When the Saints opened the season against the Vikings, perhaps it was the official sign when each team stepped onto the field holding one finger in unison that an ugly negotiating period and potential lockout was looming as we near the end of the current collective-bargaining agreement in March.
Amongst the grumbles and muttered boos from the crowd, was an underlying consensus: Professional athletes always wanting more. That’s not to blame the fans, they loathe lockouts because, well, fans want football.
However, among the other things they loathe are preseason games.
Recognizing empty seats, poor ratings and their bottom line interests, it isn’t as if the owners aren’t pushing their own agenda as well.
One thing on their agenda: Stealing two preseason games and adding them to the regular season schedule, the first regular season expansion since 1978 when the NFL went from 14 to 16 games.
The players will capitalize too, owners say, from increased roster sizes and additional compensation. If the players and owners can’t agree on the compensation then a non-partisan arbitrator will step in.
"An 18-game regular season is not uncharted territory," NFL spokesman Greg Aiello wrote once.
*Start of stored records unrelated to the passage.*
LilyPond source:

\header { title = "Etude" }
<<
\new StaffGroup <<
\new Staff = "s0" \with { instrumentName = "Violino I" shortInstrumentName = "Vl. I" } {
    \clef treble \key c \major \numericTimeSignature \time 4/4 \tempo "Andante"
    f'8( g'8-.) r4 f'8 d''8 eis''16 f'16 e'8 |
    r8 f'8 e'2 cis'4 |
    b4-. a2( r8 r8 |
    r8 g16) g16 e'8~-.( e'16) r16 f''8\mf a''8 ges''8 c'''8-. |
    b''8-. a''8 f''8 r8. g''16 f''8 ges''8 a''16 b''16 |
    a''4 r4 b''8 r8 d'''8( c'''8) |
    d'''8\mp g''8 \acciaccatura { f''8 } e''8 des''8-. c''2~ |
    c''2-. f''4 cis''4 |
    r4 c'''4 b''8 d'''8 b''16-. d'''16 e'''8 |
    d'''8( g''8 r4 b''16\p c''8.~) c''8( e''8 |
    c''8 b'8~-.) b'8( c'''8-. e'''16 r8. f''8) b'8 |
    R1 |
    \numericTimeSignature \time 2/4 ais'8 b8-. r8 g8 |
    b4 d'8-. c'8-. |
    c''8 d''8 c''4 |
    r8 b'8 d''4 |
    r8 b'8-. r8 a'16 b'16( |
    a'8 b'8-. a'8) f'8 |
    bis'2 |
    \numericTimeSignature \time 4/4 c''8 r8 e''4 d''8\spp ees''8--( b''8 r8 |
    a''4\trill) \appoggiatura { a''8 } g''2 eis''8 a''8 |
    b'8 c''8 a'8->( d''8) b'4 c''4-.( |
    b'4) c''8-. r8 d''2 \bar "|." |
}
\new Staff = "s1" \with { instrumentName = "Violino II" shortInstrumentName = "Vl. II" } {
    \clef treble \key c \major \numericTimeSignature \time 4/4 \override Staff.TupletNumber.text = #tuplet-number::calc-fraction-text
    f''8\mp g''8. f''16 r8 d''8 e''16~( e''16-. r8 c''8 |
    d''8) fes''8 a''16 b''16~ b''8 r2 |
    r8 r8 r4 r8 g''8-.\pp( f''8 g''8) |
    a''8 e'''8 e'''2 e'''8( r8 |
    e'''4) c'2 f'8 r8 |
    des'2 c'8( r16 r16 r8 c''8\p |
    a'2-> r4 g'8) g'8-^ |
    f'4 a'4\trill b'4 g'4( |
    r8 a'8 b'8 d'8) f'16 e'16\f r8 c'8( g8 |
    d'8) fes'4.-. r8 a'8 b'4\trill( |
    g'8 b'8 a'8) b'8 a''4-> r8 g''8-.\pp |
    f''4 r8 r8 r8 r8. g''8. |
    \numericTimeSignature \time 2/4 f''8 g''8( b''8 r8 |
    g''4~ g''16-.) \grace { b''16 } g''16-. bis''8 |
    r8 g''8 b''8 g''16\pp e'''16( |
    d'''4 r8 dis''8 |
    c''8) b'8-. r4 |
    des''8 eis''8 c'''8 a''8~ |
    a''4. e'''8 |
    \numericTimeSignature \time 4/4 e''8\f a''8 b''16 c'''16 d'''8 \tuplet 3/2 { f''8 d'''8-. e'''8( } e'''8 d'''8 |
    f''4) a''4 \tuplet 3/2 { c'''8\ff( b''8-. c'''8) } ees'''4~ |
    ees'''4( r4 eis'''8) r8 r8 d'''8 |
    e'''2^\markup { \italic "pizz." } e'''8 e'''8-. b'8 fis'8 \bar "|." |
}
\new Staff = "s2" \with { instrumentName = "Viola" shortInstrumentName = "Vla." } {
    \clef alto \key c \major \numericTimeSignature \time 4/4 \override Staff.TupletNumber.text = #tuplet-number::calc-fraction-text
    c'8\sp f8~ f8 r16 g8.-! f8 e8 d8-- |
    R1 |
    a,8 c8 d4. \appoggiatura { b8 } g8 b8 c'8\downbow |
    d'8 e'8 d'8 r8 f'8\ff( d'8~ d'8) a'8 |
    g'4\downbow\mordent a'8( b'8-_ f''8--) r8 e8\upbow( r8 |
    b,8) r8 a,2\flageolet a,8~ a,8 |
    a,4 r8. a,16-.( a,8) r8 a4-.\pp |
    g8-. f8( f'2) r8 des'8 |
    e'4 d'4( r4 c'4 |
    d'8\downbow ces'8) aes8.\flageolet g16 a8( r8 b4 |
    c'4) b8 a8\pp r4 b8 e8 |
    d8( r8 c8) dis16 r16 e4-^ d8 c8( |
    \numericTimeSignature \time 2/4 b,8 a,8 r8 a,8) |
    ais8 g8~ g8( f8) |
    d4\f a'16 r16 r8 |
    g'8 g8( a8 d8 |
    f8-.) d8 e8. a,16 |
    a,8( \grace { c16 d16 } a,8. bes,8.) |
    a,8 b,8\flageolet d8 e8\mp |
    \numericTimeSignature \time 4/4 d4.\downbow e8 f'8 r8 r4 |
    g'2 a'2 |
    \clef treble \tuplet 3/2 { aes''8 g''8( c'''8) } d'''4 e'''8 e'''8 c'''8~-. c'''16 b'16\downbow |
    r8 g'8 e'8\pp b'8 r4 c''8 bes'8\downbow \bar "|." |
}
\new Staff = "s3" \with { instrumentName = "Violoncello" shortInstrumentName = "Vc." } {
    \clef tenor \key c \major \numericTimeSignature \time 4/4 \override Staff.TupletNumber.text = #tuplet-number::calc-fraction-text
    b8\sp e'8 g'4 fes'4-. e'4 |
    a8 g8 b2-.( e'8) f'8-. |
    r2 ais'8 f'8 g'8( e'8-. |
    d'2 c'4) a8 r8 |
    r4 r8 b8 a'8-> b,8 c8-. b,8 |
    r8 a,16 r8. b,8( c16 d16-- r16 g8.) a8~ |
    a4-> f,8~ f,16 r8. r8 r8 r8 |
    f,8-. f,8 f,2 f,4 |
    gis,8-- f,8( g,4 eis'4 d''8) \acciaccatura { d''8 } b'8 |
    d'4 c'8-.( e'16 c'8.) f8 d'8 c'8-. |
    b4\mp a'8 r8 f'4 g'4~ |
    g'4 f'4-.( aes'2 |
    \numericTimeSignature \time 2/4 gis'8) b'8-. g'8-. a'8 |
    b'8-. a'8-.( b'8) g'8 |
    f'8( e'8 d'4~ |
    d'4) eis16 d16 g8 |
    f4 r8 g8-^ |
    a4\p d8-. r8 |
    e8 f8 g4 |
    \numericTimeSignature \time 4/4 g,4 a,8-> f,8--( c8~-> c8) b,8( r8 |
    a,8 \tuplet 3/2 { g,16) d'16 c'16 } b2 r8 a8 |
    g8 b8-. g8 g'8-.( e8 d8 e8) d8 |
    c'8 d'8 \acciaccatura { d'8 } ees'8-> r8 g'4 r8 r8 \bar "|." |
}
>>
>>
After all, the CFL and USFL played those schedules. NFL Commissioner Roger Goodell agrees.
But as the NFL continues to tweak “hit” rules in an attempt to curb overall violence, the question is unavoidable: In the midst of the league doing everything they can to make the game safer, does it make sense to add two more games of carnage?
"The players do not want that to happen," Pittsburgh Steelers quarterback and union representative Charlie Batch has said, "because that's extra games that are added on to your bodies."
Indeed, two more games equals around 240-260 more plays for every team. In other words, 240-260 more hits and would add another year to a current player’s eight-year career.
While latest precautions focus on concussions due to league’s long oversight of the issue, let’s also not forget about the unavoidable overall roughness. Even as the league tries to turn the sport, as Bear linebacker Brian Urlacher calls it, into “flag football,” anything short of hanging flags from their pants makes potentially deadly contact inevitable.
Not to mention, the NFL can’t do too much simply because, while the league may not be about violence like the MMA, it does quietly rely on what the fans enjoy about the game; hard-hitting and physicality that makes the sport unique. It has to. If every game was like the Pro Bowl, no one would tune in.
However, the studies are telling. The average life of America male: 75. The average life of an NFL player, depending on position: Between 53 and 59. In finer details, the average NFL player plays just 3.52 seasons and loses two to three years off his life expectancy for every season played.
No doubt the NFL quickens the aging process.
Even the players that leave the game without major head trauma often leave with their bodies ravished and spend their spare time rehabbing and visiting surgical centers instead of living quietly at home with their families.
A shoulder surgery here, a hip replacement there, it's the life of a former NFL player.
All you have to do is ask:
-When former Bears running back Gale Sayers finally received an artificial knee at age 65, his orthopedic surgeon couldn’t believe what he saw. Under three long scars from numerous previous surgeries and a missing ligament was a knee with no remaining cartilage, merely dust and bone fragments remained. That knee was “utterly shot,” he said. Not to mention the other one was in bad shape.
-Even modern advancements in medicine couldn’t save former tight end Wesley Walls from a hip replacement. He can’t get out of bed, put on his socks, tie his shoes or put on his pants without his wife’s help. He now rehabs in the company of geriatrics.
-Former quarterback Bernie Kosar walks uneven from a broken ankle he suffered in a game in 1992. He also needs a hip replacement and dons a long scar on his back from when he had two disks fused together to help a broken back. He broke all of his fingers at least once and both his wrists too.
Not to mention there are countless others.
It’s a hard fact to realize that the game we love can be so unhealthy. We have selected vision making it easy to perpetuate the belief that football isn’t as rough a game as it seems or that tolerating pain is part of “being a man.”
In an early season of the television drama “Friday Night Lights,” a first-time starting quarterback pulls up his shirt after his first game to display his scrapes and bruises to a mirror and smiles. He admires his battle scars, like a badge of honor.
Too bad for NFL veterans those scars are real and many times not nearly as transparent.
"Sixteen games are enough," Baltimore Ravens linebacker Ray Lewis said last August. "I mean, you're talking to someone who has been in this business for 15 years. We're not automobiles. We're not machines. We're humans."
Sometimes that’s easy to forget. Keep in mind fans enjoy the game, not the punishment it induces. Trust me, as a fan, it’s not easy agreeing with the players’ fraternity.